Rating: Not Rated
Stars: Grayson Gwaze, Cedric Gegel, Kaitlyn Lunardi, Meghan Reed, Keith Boynton
Writer: Keith Boynton, story by Devin McEwan
Director: Keith Boynton
Distributor: Quiver Distribution
Release Date: February 13, 2026 (Digital, VOD)
Markoff’s Haunted Forest is a real-world attraction in Dickerson, MD, voted one of the country’s best of its kind. THE HAUNTED FOREST builds a fictional narrative around the place, giving it a different owner and crew.
In THE HAUNTED FOREST, written from Devin McEwan’s story and directed by Keith Boynton, high school senior Zach (Grayson Gwaze) has scored a scholarship to an elite establishment. This brings him back into the orbit of his beloved older cousin Mark (Cedric Gegel), who has a wife and two young daughters but pours his heart and soul into his haunt, which runs weekends in October.
Zach, an aspiring horror comics artist, is delighted to be part of Mark’s Haunted Forest scare team. He’s shown the ropes by Haunted Forest veteran and Mark’s best friend Jacko (filmmaker Boynton).
Zach’s first night on the job introduces him to flirtatious, slightly older makeup artist Sarah (Kaitlyn Lunardi), who paints him as a skeleton. Zach has the time of his life popping out and frightening the customers.
His enthusiasm for the gig takes a toll, causing Zach to fall asleep in class and have odd nightmares. Schoolmate Carly (Meghan Reed) shows herself eager to help Zach with his studies and to get to know him better.

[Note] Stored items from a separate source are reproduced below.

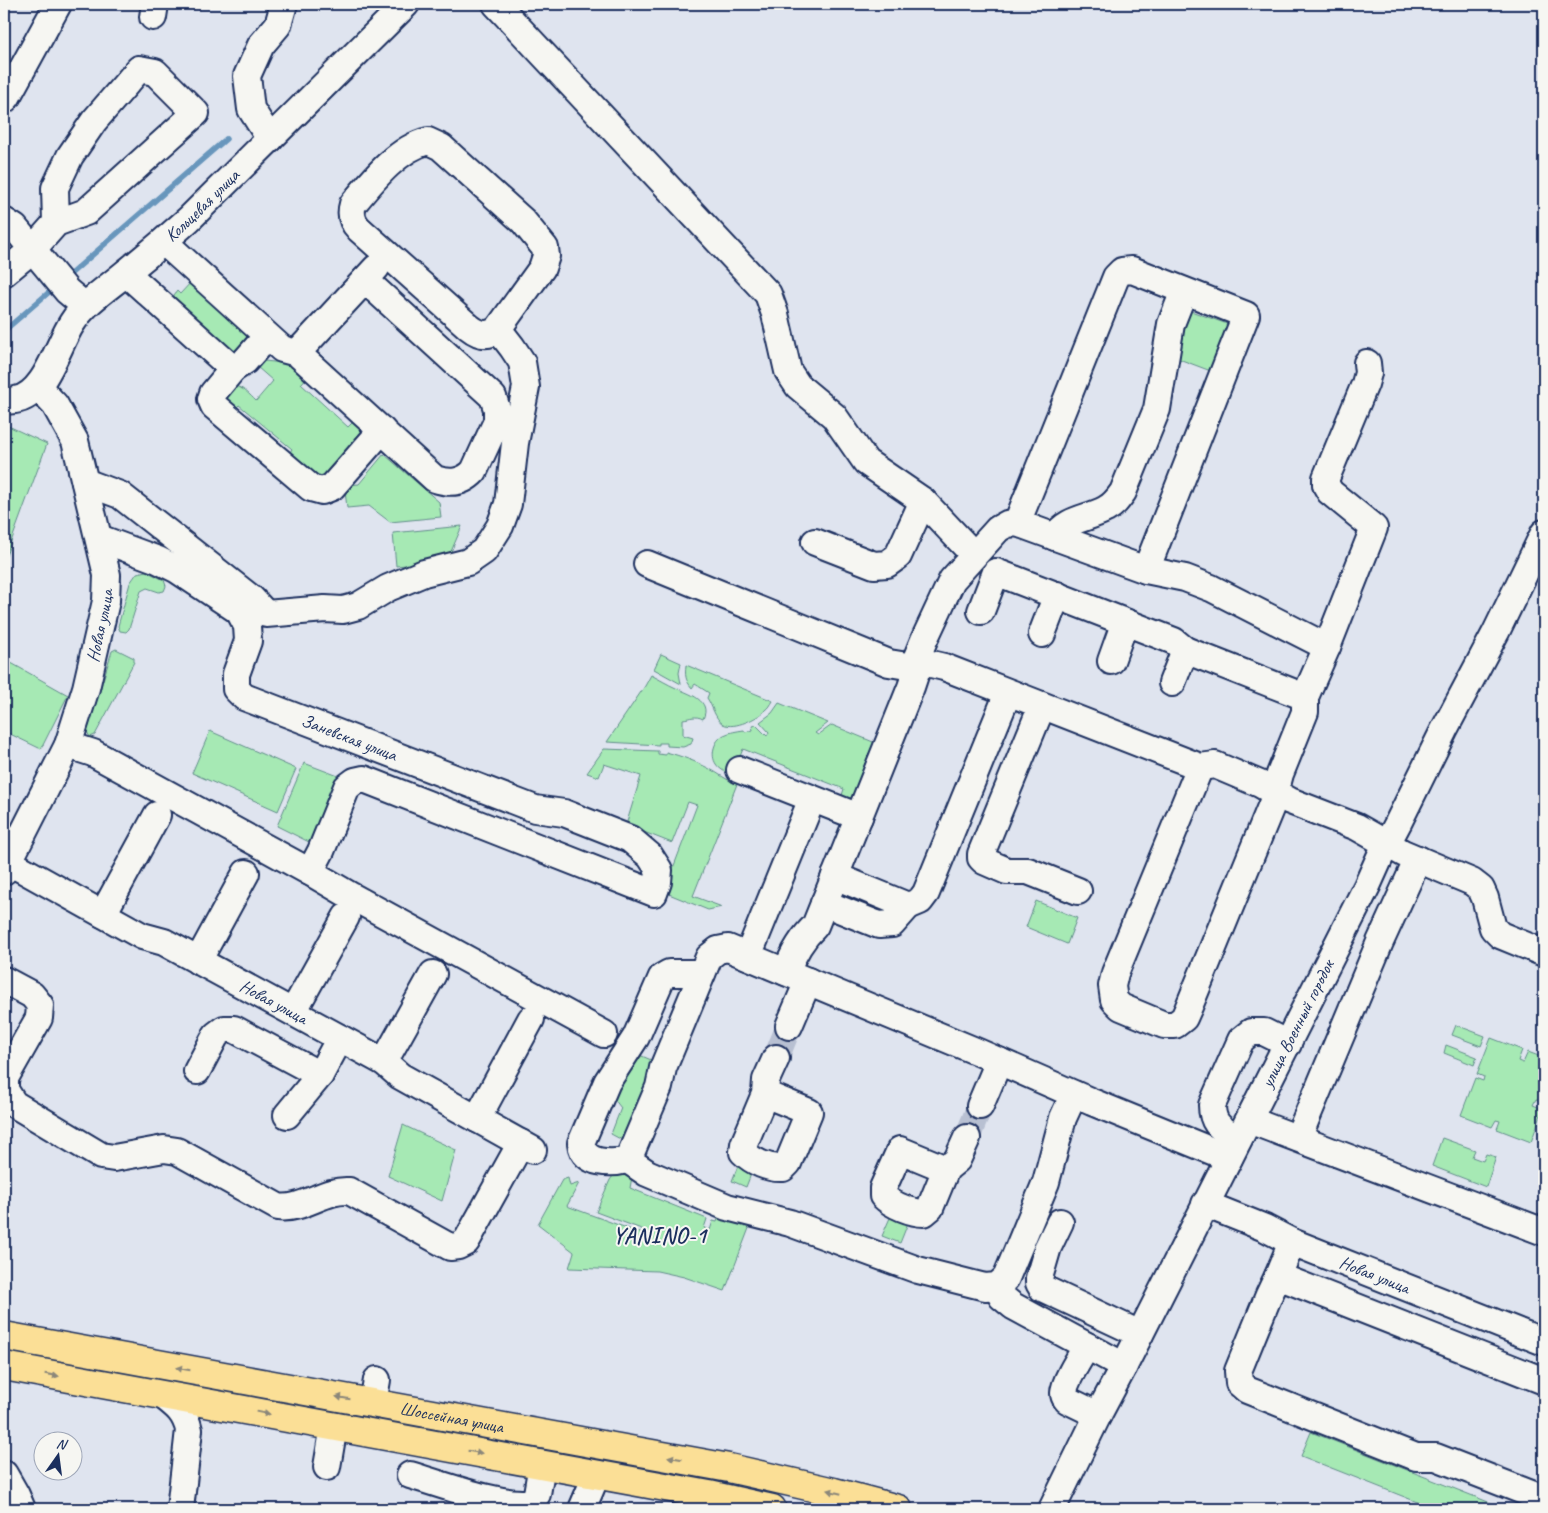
<svg xmlns="http://www.w3.org/2000/svg" width="1548" height="1513" viewBox="0 0 1548 1513" font-family="Caveat,sans-serif">
<style>
.green{fill:#a6e9b4;stroke:#608c89}
.lines{fill:none;stroke-linecap:round;stroke-linejoin:round}
.stream{stroke:#6796bc;stroke-width:5.5}
.minor-tunnel{stroke:#b8c0d2;stroke-width:26;stroke-dasharray:26 13;stroke-linecap:butt}
.minor-casing{stroke:#1b2f5e;stroke-width:30}
.major-casing{stroke:#1b2f5e;stroke-width:31}
.minor{stroke:#f6f6f2;stroke-width:26}
.major{stroke:#fbdf96;stroke-width:28}
.oneway{fill:#8b877a}
.labels{text-anchor:middle;dominant-baseline:central;stroke-width:4;stroke-linejoin:round;paint-order:stroke}
.street-label{font-size:18px;fill:#1b2f5e;stroke:#f6f6f2}
.district-label{font-size:22px;font-weight:bold;letter-spacing:1px;fill:#1b2f5e;stroke:#f6f6f2}
</style>
<rect width="100%" height="100%" fill="#dfe4ef"/>
<filter id="ink" filterUnits="userSpaceOnUse"><feTurbulence type="fractalNoise" baseFrequency=".02" numOctaves="2"/><feDisplacementMap in="SourceGraphic" scale="10" xChannelSelector="R" yChannelSelector="G"/><feConvolveMatrix kernelMatrix="1 2 1 2 8 2 1 2 1" color-interpolation-filters="sRGB"/></filter>
<g filter="url(#ink)">
<path class="green" d="M 192,281 L 248,334 L 247,339 L 234,352 L 229,352 L 174,301 L 174,295 L 177,291 L 180,294 Z
M 1188,310 L 1233,326 L 1216,373 L 1179,359 L 1174,348 Z
M 264,361 L 294,364 L 310,374 L 301,384 L 348,427 L 357,418 L 362,423 L 364,434 L 321,482 L 288,455 L 292,449 L 239,405 L 236,408 L 223,403 L 234,386 C 243,387 250,395 256,401 L 273,381 L 257,367 L 260,362 Z
M 4,424 L 47,444 L 4,561 Z
M 384,454 L 439,502 L 441,517 L 390,522 L 369,506 L 347,508 L 345,491 L 347,485 L 359,484 Z
M 462,526 L 447,561 L 396,566 L 393,533 Z
M 146,571 L 164,580 L 166,586 L 164,591 L 159,592 L 147,588 L 141,591 L 129,629 L 126,632 L 120,631 L 118,626 L 130,583 L 137,573 Z
M 116,649 L 134,658 L 134,662 L 95,735 L 90,737 L 87,732 L 112,651 Z
M 661,654 L 681,663 L 679,673 L 681,684 L 654,669 Z
M 4,659 L 68,695 L 41,749 L 4,731 Z
M 686,665 L 773,701 C 771,704 769,708 766,710 C 758,718 734,730 723,724 C 715,719 712,705 707,698 L 709,693 L 695,684 L 692,688 C 685,680 685,675 686,665 Z
M 651,675 C 659,679 667,684 676,688 C 689,694 712,700 703,719 C 695,715 691,718 683,719 L 683,735 L 693,738 L 691,744 L 683,747 L 667,746 L 667,743 L 659,743 L 659,745 L 607,742 L 645,686 Z
M 779,703 L 828,723 L 815,733 L 818,735 L 832,725 L 878,744 L 853,801 L 840,801 L 844,789 L 743,749 L 732,776 C 727,773 719,769 716,764 C 710,755 714,740 724,735 C 730,732 737,731 744,730 L 745,732 L 753,730 L 752,726 L 756,725 L 767,736 L 769,732 L 760,722 L 772,713 Z
M 210,731 L 296,769 L 278,811 L 192,773 Z
M 604,749 L 658,751 L 658,754 L 666,755 L 666,752 C 681,756 695,761 708,768 C 718,773 726,780 737,784 L 693,896 L 722,907 L 708,910 L 664,892 L 697,805 L 688,802 L 672,843 L 626,825 L 641,776 L 604,764 L 599,777 L 587,773 Z
M 304,763 L 341,777 L 313,844 L 277,826 Z
M 1036,901 L 1077,918 L 1067,944 L 1026,927 Z
M 1456,1025 L 1485,1036 L 1481,1046 L 1452,1035 Z
M 1491,1038 L 1522,1050 L 1518,1061 L 1523,1063 L 1528,1052 L 1544,1058 L 1544,1103 L 1536,1099 L 1533,1105 L 1543,1109 L 1531,1142 L 1497,1129 L 1500,1121 L 1496,1120 L 1492,1127 L 1461,1115 L 1475,1078 L 1483,1081 L 1484,1077 L 1477,1074 Z
M 1446,1045 L 1477,1057 L 1474,1065 L 1444,1053 Z
M 637,1054 L 656,1062 L 624,1141 L 611,1134 L 621,1108 L 614,1099 L 614,1094 Z
M 403,1125 L 456,1150 L 442,1201 L 388,1176 Z
M 1442,1138 L 1475,1150 L 1472,1157 L 1483,1161 L 1486,1154 L 1496,1157 L 1486,1187 L 1432,1166 Z
M 739,1163 L 753,1169 L 746,1187 L 732,1181 Z
M 626,1172 L 632,1177 L 630,1188 L 707,1219 L 704,1228 L 710,1230 L 713,1221 L 717,1222 L 720,1213 L 751,1223 L 725,1291 L 684,1277 L 657,1271 L 569,1268 L 574,1252 L 538,1224 L 562,1180 L 568,1178 L 570,1186 L 579,1183 L 567,1206 L 643,1234 L 644,1230 L 596,1212 L 610,1180 L 613,1176 Z
M 893,1211 L 910,1218 L 900,1243 L 882,1236 Z
M 1311,1432 L 1506,1509 L 1435,1509 L 1301,1456 Z"/>
<g class="lines">
<path class="stream" d="M 67,277 L 226,139
M 4,331 L 55,287"/>
<path class="minor-tunnel" d="M 776,1058 L 789,1026
M 967,1138 L 980,1106"/>
<defs>
<g id="minor">
<path d="M 496,4 L 768,294 L 775,314 L 788,371 L 798,386 L 834,416 L 866,462 L 923,501 L 974,555"/>
<path d="M 153,17 L 155,4"/>
<path d="M 4,100 L 7,97 L 58,4"/>
<path d="M 270,139 L 251,109 L 247,76 L 261,45 L 278,25 L 284,4"/>
<path d="M 428,141 L 441,147 L 523,221 L 545,248 L 546,256 L 542,268 L 498,329 C 488,337 479,335 469,327 L 359,229 C 352,222 350,214 353,204 C 372,181 398,148 428,141 Z"/>
<path d="M 4,221 L 15,228 L 67,291 L 85,306"/>
<path d="M 164,242 L 282,349 L 297,353 L 435,479 C 450,484 463,483 474,471 L 497,421 L 497,409 L 493,397 L 365,280"/>
<path d="M 4,273 L 32,250 L 56,223 L 86,212 L 196,113 L 155,72 L 139,69 L 94,121 L 70,156 L 55,188 L 56,223"/>
<path d="M 126,273 L 233,369"/>
<path d="M 267,336 L 245,361 L 233,369 L 213,393 L 211,399 L 214,406 L 311,488 L 322,491 L 332,487 L 382,430"/>
<path d="M 297,353 L 376,268"/>
<path id="s1" d="M 4,400 C 7,400 12,401 15,400 C 45,396 57,346 72,323 C 86,301 108,288 128,271 C 149,254 169,237 189,219 L 406,4"/>
<path d="M 85,482 L 120,495 L 252,599 L 265,613"/>
<path d="M 1017,523 L 1116,277 L 1122,271 L 1132,270 L 1246,315 L 1146,570"/>
<path d="M 1055,537 C 1067,518 1088,519 1106,509 C 1114,505 1118,499 1123,492 L 1157,409 L 1171,324 L 1184,291"/>
<path id="s2" d="M 99,538 L 158,560 L 176,569 L 239,611 L 247,626 L 248,641 L 236,674 L 236,689 L 244,697 L 535,809 L 564,813 L 630,839 L 650,856 L 659,870 L 658,882 L 654,893 L 364,779 L 355,781 L 347,787 L 321,851 L 310,872"/>
<path d="M 815,542 L 874,565 L 887,564 L 898,556 L 923,501"/>
<path d="M 647,564 L 889,663 L 907,666 L 927,663 L 944,667 L 1200,767 L 1215,765 L 1260,784 L 1290,801 L 1357,827 L 1403,853 L 1472,882 L 1481,889 L 1485,898 L 1493,928 L 1500,935 L 1544,953"/>
<path d="M 981,611 L 996,572 L 1174,641 L 1185,650 L 1305,697"/>
<path d="M 266,614 L 325,609 L 343,610 L 358,606 L 388,588 L 424,573 L 468,562 L 484,551 L 500,526 L 508,504 L 515,443 L 526,387 L 522,362 L 512,347 L 498,329"/>
<path d="M 1042,634 L 1057,595"/>
<path d="M 1327,647 L 1374,528 L 1330,492 L 1326,485 L 1326,478 L 1365,384 L 1368,373 L 1367,363"/>
<path d="M 1111,661 L 1125,622"/>
<path d="M 1172,683 L 1185,650"/>
<path d="M 1042,706 L 981,854 L 981,858 L 984,861 L 1007,871 L 1028,871 L 1078,891"/>
<path d="M 68,745 L 93,753 L 310,872 L 351,896 L 604,1034"/>
<path d="M 740,770 L 859,817"/>
<path id="s3" d="M 9,862 L 142,936 L 164,942 L 384,1062 L 400,1076 L 533,1150"/>
<path id="s4" d="M 4,871 L 68,745 L 86,688 L 106,601 L 107,575 L 75,441 L 55,405 L 38,387"/>
<path d="M 835,876 L 908,906 L 920,901 L 926,893 L 1008,693"/>
<path d="M 824,903 L 879,925 L 892,924 L 908,906"/>
<path d="M 103,914 L 157,815"/>
<path d="M 748,956 L 812,799"/>
<path d="M 198,961 L 246,873"/>
<path d="M 786,972 C 793,954 801,939 815,926 L 911,687 L 916,672 L 917,657 L 924,640 L 952,580 L 998,529 L 1007,524 L 1017,523 L 1146,570 L 1185,578 L 1211,588 L 1327,647 L 1305,697 L 1305,712 L 1280,774 L 1272,804 L 1188,1009 L 1184,1018 L 1175,1025 L 1164,1025 L 1121,1007 L 1114,1000 L 1112,986 L 1115,973 L 1200,767"/>
<path d="M 4,980 L 32,995 L 40,1005 L 39,1018 L 5,1078 L 5,1090 L 14,1104 L 101,1156 L 114,1158 L 164,1149 L 177,1151 L 278,1207 C 302,1211 324,1189 349,1191 L 450,1247 L 458,1246 L 466,1242 L 521,1143"/>
<path d="M 293,1012 L 346,917"/>
<path d="M 789,1026 L 808,981"/>
<path d="M 384,1062 L 433,974"/>
<path d="M 197,1071 L 216,1035 L 224,1029 L 234,1029 L 320,1075"/>
<path d="M 765,1094 L 809,1112 L 788,1163 L 783,1168 C 769,1169 753,1162 743,1152 L 744,1144 L 765,1094 L 766,1080 L 776,1058"/>
<path d="M 1074,1094 L 1063,1118 L 1046,1182 L 1006,1278 L 997,1286 L 985,1287 L 918,1270 L 790,1223 L 727,1207 L 647,1173 L 628,1160 L 659,1087 L 663,1068 L 709,957 L 718,950 L 728,948 L 978,1052 L 1092,1102 L 1229,1158"/>
<path d="M 980,1106 L 999,1061"/>
<path d="M 287,1115 L 320,1075 L 340,1038"/>
<path d="M 477,1119 L 531,1019"/>
<path d="M 1249,1120 L 1544,1232"/>
<path d="M 1298,1138 L 1380,942 L 1418,859"/>
<path d="M 1238,1140 C 1223,1129 1212,1126 1212,1105 L 1241,1040 L 1251,1032 L 1264,1032 L 1288,1044"/>
<path d="M 628,1160 C 612,1164 583,1165 581,1143 L 607,1082 L 636,1037 L 662,977 L 669,973 L 702,973"/>
<path d="M 946,1169 L 900,1150 L 883,1188 L 883,1196 C 892,1205 912,1213 924,1213 L 930,1208 L 946,1169 L 957,1160 L 967,1138"/>
<path id="s5" d="M 1205,1204 L 1265,1228 L 1292,1242 L 1544,1342"/>
<path d="M 1060,1222 L 1048,1247 L 1039,1278 L 1039,1283 L 1042,1288 L 1140,1334"/>
<path d="M 1292,1242 L 1278,1276 L 1269,1295 L 1238,1371 L 1239,1383 L 1247,1390 L 1416,1457 L 1436,1457 L 1544,1499"/>
<path d="M 1278,1276 L 1544,1381"/>
<path d="M 997,1286 L 1002,1297 L 1013,1306 L 1124,1366"/>
<path d="M 1087,1346 C 1081,1356 1064,1382 1064,1393 C 1064,1397 1065,1397 1067,1400 L 1098,1415"/>
<path d="M 162,1395 C 176,1406 185,1412 189,1430 L 180,1509"/>
<path d="M 373,1403 L 377,1380"/>
<path d="M 327,1467 L 334,1426"/>
<path d="M 4,1474 L 16,1495 L 22,1509"/>
<path d="M 410,1475 C 438,1483 504,1508 532,1502 L 537,1494 L 542,1464"/>
<path d="M 582,1509 L 597,1474"/>
<path id="s6" d="M 1052,1509 L 1098,1415 L 1124,1366 L 1367,886 L 1380,857 L 1398,823 L 1444,730 L 1496,632 L 1544,533"/>
</g>
<g id="major">
<path id="s7" d="M 4,1336 L 729,1468 L 834,1492 L 898,1509"/>
<path d="M 4,1366 L 709,1495 L 772,1509"/>
</g>
</defs>
<use href="#minor" class="minor-casing"/>
<use href="#major" class="major-casing"/>
<use href="#minor" class="minor"/>
<use href="#major" class="major"/>
</g>
<defs><path id="oneway-solid" d="M-6-.8H1V-3.2L6.5 0L1 3.2V.8H-6Z" transform="scale(1.25)"/></defs>
<g class="oneway">
<use href="#oneway-solid" transform="translate(183 1369) rotate(-170)"/>
<use href="#oneway-solid" transform="translate(52 1375) rotate(10)"/>
<use href="#oneway-solid" transform="translate(343 1398) rotate(-170)"/>
<use href="#oneway-solid" transform="translate(263 1413) rotate(11)"/>
<use href="#oneway-solid" transform="translate(475 1452) rotate(10)"/>
<use href="#oneway-solid" transform="translate(675 1458) rotate(-170)"/>
<use href="#oneway-solid" transform="translate(834 1492) rotate(-166)"/>
</g>
</g>
<g class="labels">
<g class="street-label">
<text stroke="none"><textPath href="#s1" startOffset="286">Кольцевая улица</textPath></text>
<text stroke="none"><textPath href="#s4" startOffset="265">Новая улица</textPath></text>
<text stroke="none"><textPath href="#s2" startOffset="365">Заневская улица</textPath></text>
<text stroke="none"><textPath href="#s3" startOffset="300">Новая улица</textPath></text>
<text stroke="none"><textPath href="#s6" startOffset="544">улица Военный городок</textPath></text>
<text stroke="none"><textPath href="#s5" startOffset="184">Новая улица</textPath></text>
<text stroke="none"><textPath href="#s7" startOffset="455">Шоссейная улица</textPath></text>
</g>
<g class="district-label">
<text x="660" y="1236">YANINO-1</text>
</g>
</g>
<rect width="1548" height="1513" fill="none" stroke="#f6f6f2" stroke-width="20"/>
<rect x="10" y="10" width="1528" height="1493" fill="none" stroke="#1b2f5e" stroke-width="2" filter="url(#ink)"/>
<g transform="translate(58 1456) rotate(14)"><circle r="24" fill="#f6f6f2" stroke="#9ea6b7"/>
<path d="M0-4L9 19L0 12L-9 19Z" fill="#1b2f5e"/>
<text y="-8" font-size="14" font-weight="bold" text-anchor="middle" fill="#1b2f5e">N</text>
</g>
</svg>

The Haunted Forest is said to be built on the site of the massacre of four hundred members of the Piscataway tribe by white colonizers. Sarah leads a group that is anxious to seek hereditary spiritual forgiveness from the victims.
This is our first hint that THE HAUNTED FOREST may be taking on more than it is capable of suitably addressing. It’s one thing for a movie to be topical and thought-provoking. It’s another for it to cite real genocide and use it to underpin something that turns out to be essentially pop entertainment, especially when characters who take the genocide seriously are depicted as eccentric in their concern.
But that’s not the biggest issue here. THE HAUNTED FOREST starts as agreeably naturalistic, following Zach as he embarks on his first real job in an unusual, immersive workplace.
Some bad stuff starts to happen, with the characters and audience wondering if the cause is psychosis or supernatural. This is also handled in matter-of-fact fashion. There is gore, which is comparatively restrained for the genre, with more implied than actually shown.
Plausibility suffers when, after the second incident, the authorities don’t simply shut the Haunted Forest down altogether. (Surely the gung-ho Mark could have found a way around this?)
The third-act revelations mostly negate the deliberately-paced but engaging earlier portions, although we do get a few good jump scares. It mostly doesn’t come off as seems intended.
Gwaze and Reed are charming, with Gwaze showing real youthful leading man chops.
The haunt attraction subgenre has loads of potential. THE HAUNTED FOREST begins by living up to it, only to let it down in the finale.